## [Ziel der Aufgabe]
Ändere im Text zum Notwegerecht den Abschnitt, der mit den Worten „(1) Fehlt einem“ beginnt und nach „finden entsprechende Anwendung.“ endet, und ersetze darin „Geldrente“ durch „Entschädigungszahlung“.

## [Ausgewählter Text]
Das Notwegerecht ergibt sich aus § 917 BGB:

(1) Fehlt einem Grundstück die zur ordnungsmäßigen Benutzung notwendige Verbindung mit einem öffentlichen Wege, so kann der Eigentümer von den Nachbarn verlangen, dass sie bis zur Hebung des Mangels die Benutzung ihrer Grundstücke zur Herstellung der erforderlichen Verbindung dulden. Die Richtung des Notwegs und der Umfang des Benutzungsrechts werden erforderlichenfalls durch Urteil bestimmt.

(2) Die Nachbarn, über deren Grundstücke der Notweg führt, sind durch eine Geldrente zu entschädigen. Die Vorschriften des § 912 Abs. 2 Satz 2 und der §§ 913, 914, 916 finden entsprechende Anwendung.

Die Voraussetzungen lagen hier vor, da eine Verbindung zwischen dem im Streitbefindlichen Grundstück des Klägers und einem öffentlichen Weg fehlte. Unter Verweis auf die Rechtsprechung des BGH (so Urteil vom 24.04.2015 - V ZR 138/14 -), so das OLG, müsse der Hauseingangsbereich dabei zwar mit einem Kraftfahrzeug nicht selbst erreicht werden; ausreichend sei vielmehr, wenn dieses unmittelbar an das Wohngrundstück heranfahren könne und von dieser Stelle aus der Eingangsbereich in zumutbarer Weise (auch mit sperrigen Gegenständen) erreicht werden könne.

## [Extrahierte Daten]
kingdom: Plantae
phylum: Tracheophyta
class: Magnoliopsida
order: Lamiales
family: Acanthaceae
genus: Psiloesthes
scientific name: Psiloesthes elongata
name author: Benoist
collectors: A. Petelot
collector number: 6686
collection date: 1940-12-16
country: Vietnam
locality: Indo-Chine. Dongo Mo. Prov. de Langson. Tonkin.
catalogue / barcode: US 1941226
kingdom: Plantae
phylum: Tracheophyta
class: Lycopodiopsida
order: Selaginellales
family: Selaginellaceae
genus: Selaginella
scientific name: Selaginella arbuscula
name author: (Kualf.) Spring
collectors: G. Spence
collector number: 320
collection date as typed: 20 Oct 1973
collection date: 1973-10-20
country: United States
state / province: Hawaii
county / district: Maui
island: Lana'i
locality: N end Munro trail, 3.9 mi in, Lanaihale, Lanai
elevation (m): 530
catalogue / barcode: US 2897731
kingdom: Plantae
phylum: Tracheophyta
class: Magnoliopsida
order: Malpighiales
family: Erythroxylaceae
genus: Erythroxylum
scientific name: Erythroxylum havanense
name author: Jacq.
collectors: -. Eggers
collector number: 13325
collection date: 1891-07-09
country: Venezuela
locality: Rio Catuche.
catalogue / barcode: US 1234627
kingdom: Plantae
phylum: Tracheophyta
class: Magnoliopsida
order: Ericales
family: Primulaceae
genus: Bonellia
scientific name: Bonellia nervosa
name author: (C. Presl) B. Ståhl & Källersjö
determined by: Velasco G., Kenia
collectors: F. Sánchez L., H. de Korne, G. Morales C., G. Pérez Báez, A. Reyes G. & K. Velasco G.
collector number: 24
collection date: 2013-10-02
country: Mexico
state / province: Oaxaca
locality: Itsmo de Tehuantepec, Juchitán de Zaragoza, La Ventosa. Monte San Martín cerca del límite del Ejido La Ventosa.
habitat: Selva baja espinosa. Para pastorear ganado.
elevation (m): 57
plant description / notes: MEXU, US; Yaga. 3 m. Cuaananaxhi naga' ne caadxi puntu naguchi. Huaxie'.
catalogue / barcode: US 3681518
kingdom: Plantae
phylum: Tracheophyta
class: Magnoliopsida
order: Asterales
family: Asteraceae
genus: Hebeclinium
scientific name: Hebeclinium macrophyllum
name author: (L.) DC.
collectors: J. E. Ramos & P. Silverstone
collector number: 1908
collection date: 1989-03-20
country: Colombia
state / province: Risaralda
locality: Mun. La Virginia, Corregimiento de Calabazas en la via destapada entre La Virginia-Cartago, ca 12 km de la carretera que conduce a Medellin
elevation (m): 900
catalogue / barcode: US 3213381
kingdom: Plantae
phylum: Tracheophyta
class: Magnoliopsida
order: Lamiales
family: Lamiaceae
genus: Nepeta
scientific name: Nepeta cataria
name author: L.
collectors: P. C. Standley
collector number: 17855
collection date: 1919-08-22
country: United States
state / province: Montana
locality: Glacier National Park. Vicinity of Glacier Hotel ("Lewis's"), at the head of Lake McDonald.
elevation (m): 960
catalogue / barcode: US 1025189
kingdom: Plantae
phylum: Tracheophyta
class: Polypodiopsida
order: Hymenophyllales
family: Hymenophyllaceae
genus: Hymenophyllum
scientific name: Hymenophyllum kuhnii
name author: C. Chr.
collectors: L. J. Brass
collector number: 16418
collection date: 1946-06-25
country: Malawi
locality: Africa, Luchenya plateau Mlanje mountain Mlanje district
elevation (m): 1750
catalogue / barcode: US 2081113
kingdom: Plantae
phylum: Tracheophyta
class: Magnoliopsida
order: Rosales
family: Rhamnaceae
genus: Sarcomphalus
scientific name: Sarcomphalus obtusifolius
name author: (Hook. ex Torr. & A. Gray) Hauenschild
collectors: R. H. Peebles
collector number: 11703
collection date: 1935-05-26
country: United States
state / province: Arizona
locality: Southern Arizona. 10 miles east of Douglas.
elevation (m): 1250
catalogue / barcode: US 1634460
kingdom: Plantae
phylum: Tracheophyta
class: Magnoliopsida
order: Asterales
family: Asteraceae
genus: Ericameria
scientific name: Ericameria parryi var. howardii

## [Antwort zur Aufgabe]
(1) Fehlt einem Grundstück die zur ordnungsmäßigen Benutzung notwendige Verbindung mit einem öffentlichen Wege, so kann der Eigentümer von den Nachbarn verlangen, dass sie bis zur Hebung des Mangels die Benutzung ihrer Grundstücke zur Herstellung der erforderlichen Verbindung dulden. Die Richtung des Notwegs und der Umfang des Benutzungsrechts werden erforderlichenfalls durch Urteil bestimmt.

(2) Die Nachbarn, über deren Grundstücke der Notweg führt, sind durch eine Entschädigungszahlung zu entschädigen. Die Vorschriften des § 912 Abs. 2 Satz 2 und der §§ 913, 914, 916 finden entsprechende Anwendung.